A partir du XVIe siècle, le verbe engager développe un second emploi, dont on saisit la genèse. Mettre en gage, c’est aliéner un objet ; promettre, c’est aliéner sa liberté : (s’)engager prend dès lors l’acception « (faire) pénétrer dans quelque chose qui retient ». Le verbe devient synonyme d’introduire : engager le levier sous la pierre, s’engager dans un sentier tortueux. On comprend l’emploi figuré « amener à adopter un sentiment » : engager à la patience ; on saisit l’acceptions dérivée courante de nos jours, « commencer, entamer » : engager des négociations, des dépenses, le combat.

Déverbal créé dès le XIIe siècle, engagement a suivi une évolution sémantique comparable, selon les deux grandes valeurs.

L’emploi propre, tout d’abord : un engagement du mont-de-piété. D’où le sens juridique de « lien dû à une promesse, une convention, en vue d’une action ou d’une situation » : engagement irrévocable, formel, tacite.  Du lien par contrat on déduit l’idée d’embauche (être sans engagement) et, à l’armée, de recrutement (prime d’engagement).

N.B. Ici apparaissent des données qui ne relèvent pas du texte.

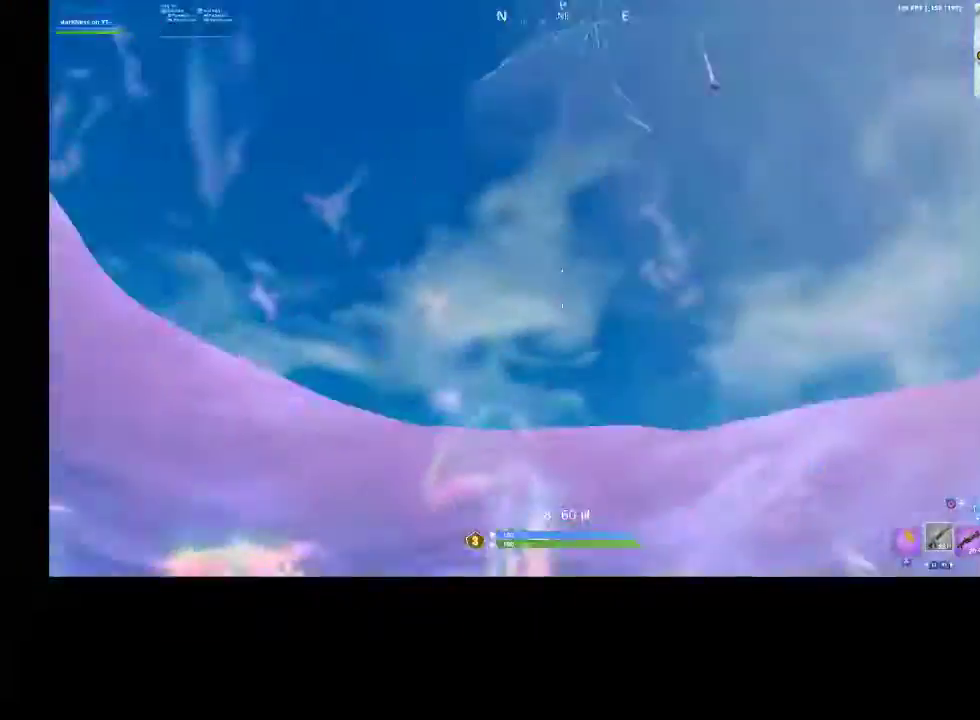
{"buttons": [], "left_stick": "up-right", "right_stick": "right", "events": [[100, "right_stick", "down-right"], [167, "R3", "down"], [167, "right_stick", "center"], [300, "R3", "up"], [300, "right_stick", "down-left"], [433, "left_stick", "up-right"], [433, "right_stick", "right"]]}
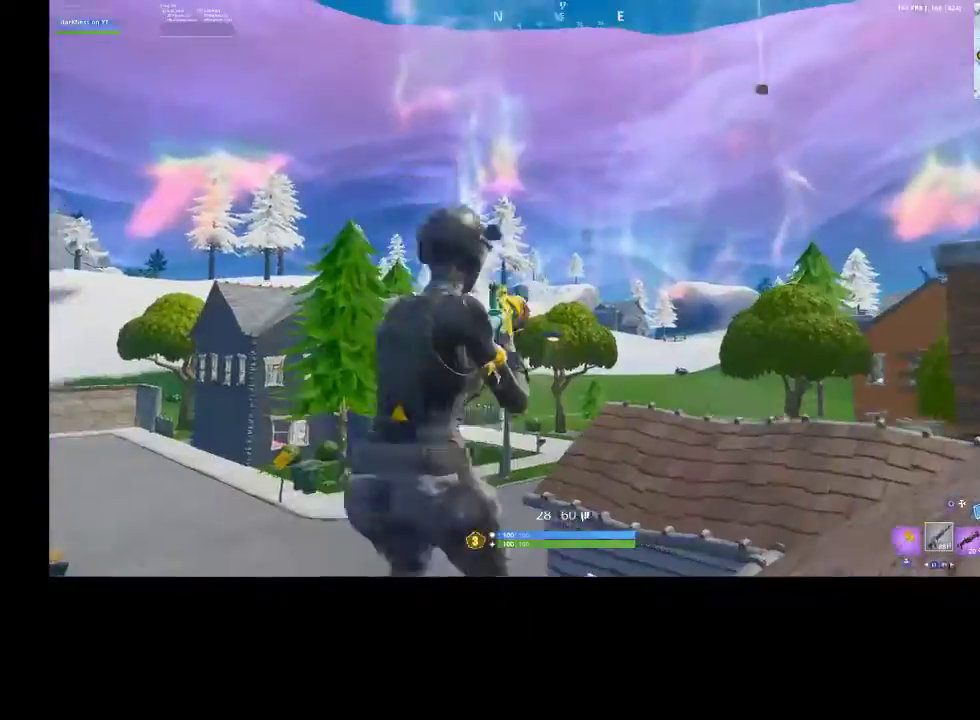
{"buttons": [], "left_stick": "up-left", "right_stick": "down-left", "events": [[133, "right_stick", "down"], [333, "right_stick", "center"], [400, "right_stick", "down-left"], [433, "left_stick", "up-left"]]}
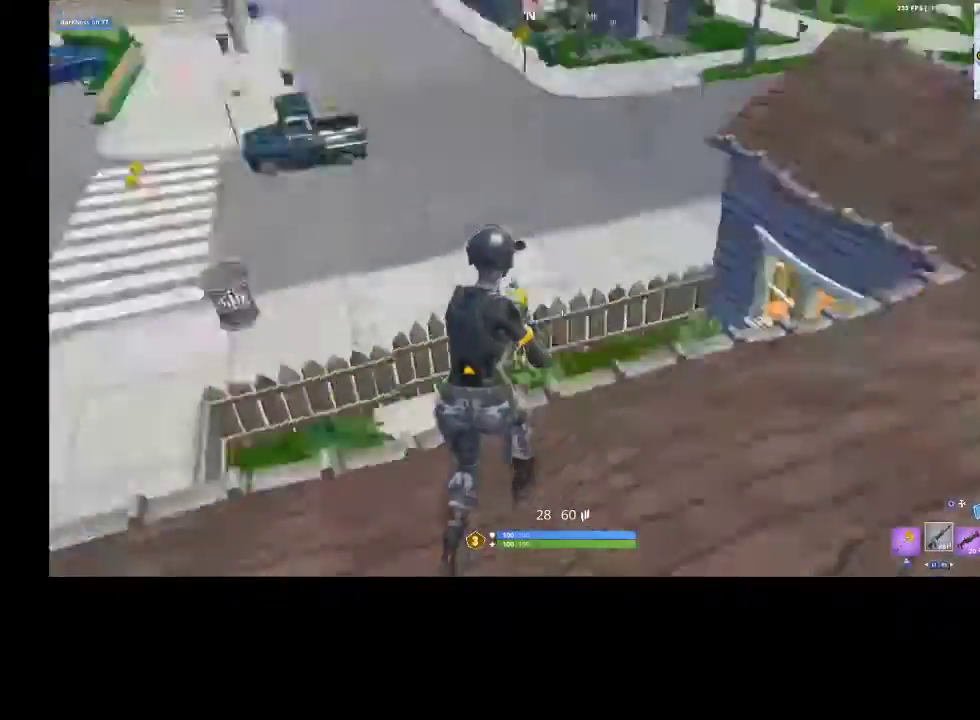
{"buttons": [], "left_stick": "up-left", "right_stick": "left", "events": [[167, "right_stick", "up-left"], [233, "right_stick", "center"], [333, "SQUARE", "down"], [367, "SQUARE", "up"], [467, "right_stick", "left"]]}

L’emploi dérivé, ensuite, qui désigne l’entrée dans un espace resserré ou une situation difficile, faisant perdre liberté de jugement ou d’action, a été particulièrement fécond. Dans le domaine militaire, tout d’abord, qui connaît un sens général (l’engagement des forces disponibles) et une acception particulière, « combat bref et localisé ». En philosophe morale, ensuite, où l’engagement désigne la participation active, de par ses convictions profondes, à la vie sociale, politique, religieuse ou intellectuelle de son temps. Le terme est fort, quasi-physique : on a vu qu’il désigne d’abord un accès malaisé ou périlleux ; il en reste quelque chose dans l’engagement moral : une entrée dans la mêlée, risquée mais résolue, de tout son être, voire de son corps. L’engagement nous engage tout entier : ne mesurons pas notre engagement francophone.